Tuesday, January 12, 2010

Statement of Cash Flows

I'm doing Continuing Professional Education (required for my CPA license) and today I reviewed the Statement of Cash Flows.

This is one of the major financial statements. It answers the question, "My Income Statement says I'm making a profit, so where did all my money go?" This is The Big Question people have asked me for years and years.

The problem is that some of the profit came from accruals, such as deferred revenues that became "undeferred" and now hits Income. Not all expenses were cash outlays, either. Depreciation, for example.

The question is further complicated when money goes out for non-income items. Buying or selling fixed assets, for example.
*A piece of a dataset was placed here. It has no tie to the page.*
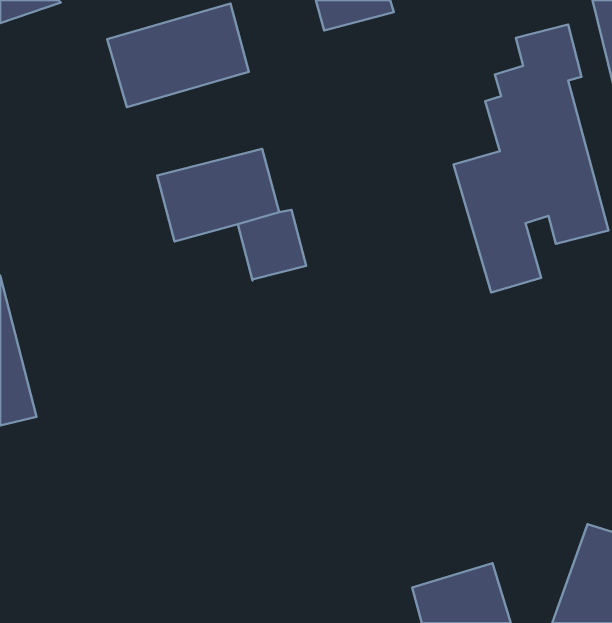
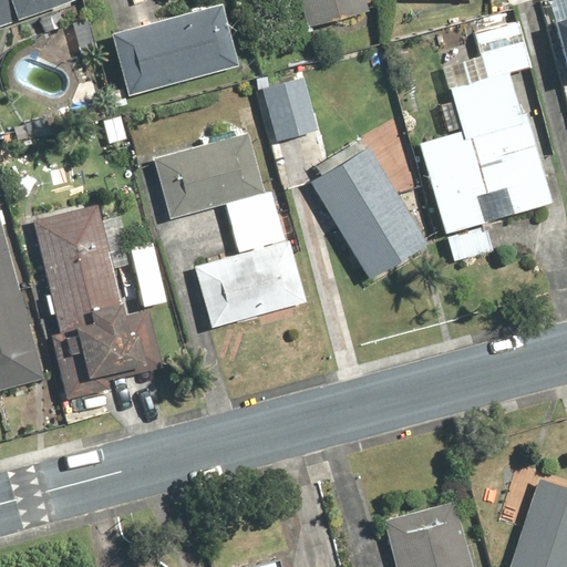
building: none -> [264,78,318,142]
building: none -> [308,143,427,279]
building: none -> [34,203,136,378]
building: none -> [193,241,303,326]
Another is loan payments.

The Statement of Cash Flows answers the Big Question this way.

It starts out with the Net Income from the Income Statement. Then there's a bunch of line items called "Operating Activities". These take care of most of those pesky accrual things.

Next is a group called "Investing Activities". As the title indicates, these are buying and selling stocks and bonds. It also includes buying and selling fixed assets, though this has always struck me as confusing.

Finally, there's "Financing Activities". A company can finance it's operations by issuing its own stock. It can also buy some of it back (Treasury Stock). More often, a company takes out a loan from the bank or someone else. These all go here.

Netting all these together gives you the net change in cash. Add into the mix the cash the company started the period out with and (Presto!) you've got the ending cash in the bank.

- Like magic, only like magic if you know the secret, the whole thing is logical.